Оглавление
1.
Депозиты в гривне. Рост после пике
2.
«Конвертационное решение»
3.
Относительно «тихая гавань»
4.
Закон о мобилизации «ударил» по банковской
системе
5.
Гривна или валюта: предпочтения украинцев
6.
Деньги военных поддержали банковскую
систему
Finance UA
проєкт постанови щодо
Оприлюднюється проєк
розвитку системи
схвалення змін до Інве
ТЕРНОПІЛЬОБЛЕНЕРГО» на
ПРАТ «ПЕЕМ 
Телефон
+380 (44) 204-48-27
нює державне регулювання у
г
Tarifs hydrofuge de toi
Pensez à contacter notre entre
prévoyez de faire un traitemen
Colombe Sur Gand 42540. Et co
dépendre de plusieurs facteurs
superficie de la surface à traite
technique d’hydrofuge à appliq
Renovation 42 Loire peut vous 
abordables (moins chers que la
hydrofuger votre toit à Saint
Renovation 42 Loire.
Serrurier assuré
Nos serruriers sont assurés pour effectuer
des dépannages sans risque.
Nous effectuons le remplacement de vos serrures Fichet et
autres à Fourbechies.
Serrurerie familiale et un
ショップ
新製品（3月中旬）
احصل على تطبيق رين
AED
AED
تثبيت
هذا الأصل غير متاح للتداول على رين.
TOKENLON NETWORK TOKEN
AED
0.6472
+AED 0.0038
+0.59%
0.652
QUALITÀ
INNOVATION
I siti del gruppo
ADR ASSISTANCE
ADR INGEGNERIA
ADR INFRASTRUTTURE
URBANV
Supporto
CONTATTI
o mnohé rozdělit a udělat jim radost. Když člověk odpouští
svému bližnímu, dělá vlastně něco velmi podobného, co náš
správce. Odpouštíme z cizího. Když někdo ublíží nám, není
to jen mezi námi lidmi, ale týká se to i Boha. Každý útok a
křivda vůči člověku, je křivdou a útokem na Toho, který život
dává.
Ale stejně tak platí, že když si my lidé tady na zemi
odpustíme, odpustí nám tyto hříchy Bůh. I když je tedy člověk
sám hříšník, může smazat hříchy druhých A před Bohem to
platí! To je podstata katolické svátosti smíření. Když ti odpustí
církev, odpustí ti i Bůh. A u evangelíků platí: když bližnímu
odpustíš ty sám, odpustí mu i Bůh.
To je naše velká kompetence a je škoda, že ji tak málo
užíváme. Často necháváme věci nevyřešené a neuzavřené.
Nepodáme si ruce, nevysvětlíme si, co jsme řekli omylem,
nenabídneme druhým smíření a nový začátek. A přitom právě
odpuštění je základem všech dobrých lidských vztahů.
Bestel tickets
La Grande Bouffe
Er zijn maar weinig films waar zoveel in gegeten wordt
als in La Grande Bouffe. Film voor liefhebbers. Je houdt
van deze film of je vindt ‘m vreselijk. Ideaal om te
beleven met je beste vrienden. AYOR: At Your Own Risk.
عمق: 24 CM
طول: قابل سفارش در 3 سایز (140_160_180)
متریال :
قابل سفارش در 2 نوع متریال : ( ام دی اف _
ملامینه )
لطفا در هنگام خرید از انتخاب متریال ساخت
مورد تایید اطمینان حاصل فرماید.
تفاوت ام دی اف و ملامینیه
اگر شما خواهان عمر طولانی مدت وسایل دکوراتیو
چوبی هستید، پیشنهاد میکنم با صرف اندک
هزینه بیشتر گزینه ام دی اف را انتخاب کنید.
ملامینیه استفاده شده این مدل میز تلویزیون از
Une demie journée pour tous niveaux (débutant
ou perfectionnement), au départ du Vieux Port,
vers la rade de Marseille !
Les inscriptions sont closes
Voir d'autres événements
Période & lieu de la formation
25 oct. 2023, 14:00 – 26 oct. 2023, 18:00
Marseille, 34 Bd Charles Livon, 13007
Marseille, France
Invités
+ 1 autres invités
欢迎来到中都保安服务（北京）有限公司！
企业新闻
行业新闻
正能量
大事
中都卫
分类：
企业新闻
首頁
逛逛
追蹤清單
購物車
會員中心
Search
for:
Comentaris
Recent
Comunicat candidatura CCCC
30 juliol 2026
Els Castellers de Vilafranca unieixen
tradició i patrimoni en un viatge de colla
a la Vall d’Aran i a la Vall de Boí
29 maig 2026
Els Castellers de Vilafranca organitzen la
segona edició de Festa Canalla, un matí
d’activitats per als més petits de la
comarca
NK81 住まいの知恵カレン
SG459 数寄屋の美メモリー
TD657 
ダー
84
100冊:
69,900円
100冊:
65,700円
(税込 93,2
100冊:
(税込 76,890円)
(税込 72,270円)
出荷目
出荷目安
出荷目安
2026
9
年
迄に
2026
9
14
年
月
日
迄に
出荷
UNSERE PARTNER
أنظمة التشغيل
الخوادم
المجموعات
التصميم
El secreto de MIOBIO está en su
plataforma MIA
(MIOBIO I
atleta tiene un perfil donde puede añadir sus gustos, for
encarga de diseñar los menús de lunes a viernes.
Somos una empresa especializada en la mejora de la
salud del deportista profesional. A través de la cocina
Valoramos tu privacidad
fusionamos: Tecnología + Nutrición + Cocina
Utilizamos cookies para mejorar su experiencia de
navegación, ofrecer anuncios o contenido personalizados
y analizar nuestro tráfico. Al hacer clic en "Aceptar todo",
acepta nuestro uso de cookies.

━━━━━━

• _Aim of the exercise_: Lines that include the word "متریال" are to be extracted from the data above.

• _Output below_:
متریال :
قابل سفارش در 2 نوع متریال : ( ام دی اف _
لطفا در هنگام خرید از انتخاب متریال ساخت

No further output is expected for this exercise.